Más que una ruta del vino
Más allá de la tradición del vino, el lugar destaca también por los caminos precolombinos, dólmenes, cataratas y ríos, además de su exquisita gastronomía. En ese sentido, la región apuesta por un reconocimiento a su particularidad geográfica y sociocultural, con un sello de calidad que es la Identificación Geográfica (IG), que busca patentar la zona.
“En una alianza estratégica, entre productores de uva, bodegueros, autoridades, turismo y transporte, hemos visto que la única manera de ser buenos y competir con los demás es exponiendo nuestras fortalezas como nuestras características geográfica y topográficas, por la calidad de los cultivos, por la calidad de la uva y sus orígenes, por su incomparable paisaje”, señala el alcalde de Camargo, Juan Antonio Barrera Bellido.
El sello de Identificación Geográfica permitirá que todos los productos que se elaboren en el valle sean protegidos por el Estado, señala Juan Carlos Aldunate, encargado de comunicación y promoción del Proyecto de la IG-Valle del Cinti.
“Insertar un vino con este sello, va a permitir a la población saber que este producto vinífero ha sido producido bajo normas estrictas de calidad, es decir, que las bodegas en sus buenas prácticas utilicen los procedimientos de calidad de acuerdo a sus normas nacionales e internacionales de producción de vinos”, señala.

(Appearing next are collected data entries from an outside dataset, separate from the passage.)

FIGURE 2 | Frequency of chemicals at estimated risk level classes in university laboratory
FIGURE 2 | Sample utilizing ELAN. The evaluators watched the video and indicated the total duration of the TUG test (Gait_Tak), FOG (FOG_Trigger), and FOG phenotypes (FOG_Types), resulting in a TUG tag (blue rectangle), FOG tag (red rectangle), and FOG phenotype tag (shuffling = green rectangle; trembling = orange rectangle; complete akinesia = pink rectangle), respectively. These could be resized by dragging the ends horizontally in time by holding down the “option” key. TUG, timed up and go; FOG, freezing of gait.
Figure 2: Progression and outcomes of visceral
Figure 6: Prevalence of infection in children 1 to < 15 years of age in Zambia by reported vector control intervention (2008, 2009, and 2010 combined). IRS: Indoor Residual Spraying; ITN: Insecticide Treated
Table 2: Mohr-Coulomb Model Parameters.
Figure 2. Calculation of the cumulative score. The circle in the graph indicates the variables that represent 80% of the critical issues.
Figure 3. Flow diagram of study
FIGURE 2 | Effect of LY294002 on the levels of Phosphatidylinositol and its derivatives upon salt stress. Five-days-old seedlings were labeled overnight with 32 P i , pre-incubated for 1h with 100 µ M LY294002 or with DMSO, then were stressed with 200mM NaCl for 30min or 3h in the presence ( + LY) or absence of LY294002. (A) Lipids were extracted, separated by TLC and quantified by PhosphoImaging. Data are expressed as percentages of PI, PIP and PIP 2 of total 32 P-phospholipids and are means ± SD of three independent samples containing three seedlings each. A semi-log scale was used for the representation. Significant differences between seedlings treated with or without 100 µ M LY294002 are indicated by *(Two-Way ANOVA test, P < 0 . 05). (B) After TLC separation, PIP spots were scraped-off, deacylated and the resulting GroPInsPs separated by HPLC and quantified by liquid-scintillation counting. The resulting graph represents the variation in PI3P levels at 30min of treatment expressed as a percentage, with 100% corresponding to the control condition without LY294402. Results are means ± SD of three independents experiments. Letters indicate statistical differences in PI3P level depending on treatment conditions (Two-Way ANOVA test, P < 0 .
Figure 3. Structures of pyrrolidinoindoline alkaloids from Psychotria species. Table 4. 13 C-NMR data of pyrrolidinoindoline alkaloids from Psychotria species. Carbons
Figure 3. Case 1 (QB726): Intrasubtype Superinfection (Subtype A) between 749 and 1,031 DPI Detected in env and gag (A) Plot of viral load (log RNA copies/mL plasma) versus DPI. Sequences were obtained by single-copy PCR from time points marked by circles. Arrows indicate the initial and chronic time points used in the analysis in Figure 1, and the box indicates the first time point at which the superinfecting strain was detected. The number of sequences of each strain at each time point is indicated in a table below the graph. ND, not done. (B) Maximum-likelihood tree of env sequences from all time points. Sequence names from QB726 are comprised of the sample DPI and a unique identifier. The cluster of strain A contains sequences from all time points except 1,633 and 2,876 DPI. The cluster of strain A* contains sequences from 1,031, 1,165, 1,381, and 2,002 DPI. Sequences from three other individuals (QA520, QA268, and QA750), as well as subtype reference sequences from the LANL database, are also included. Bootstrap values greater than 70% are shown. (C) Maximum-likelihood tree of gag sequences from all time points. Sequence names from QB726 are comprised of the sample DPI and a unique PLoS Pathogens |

Como cada tarde, con el ocaso del sol el colorado cañón adquiere una tonalidad más intensa. El trajinar afanoso de los productores se vuelve apacible con el retorno a sus hogares, pero sin descuidar el compromiso adquirido por sus ancestros, de continuar con la tradición centenaria. En tanto, los fragantes viñedos, al compás del durazno, el manzano y las plantas de higo, guardan los secretos de un memorable vino, testigos silenciosos de las distintas misiones que recorrieron el cañón en busca de asentar su preciado tesoro e historia, la historia del vino y del singani.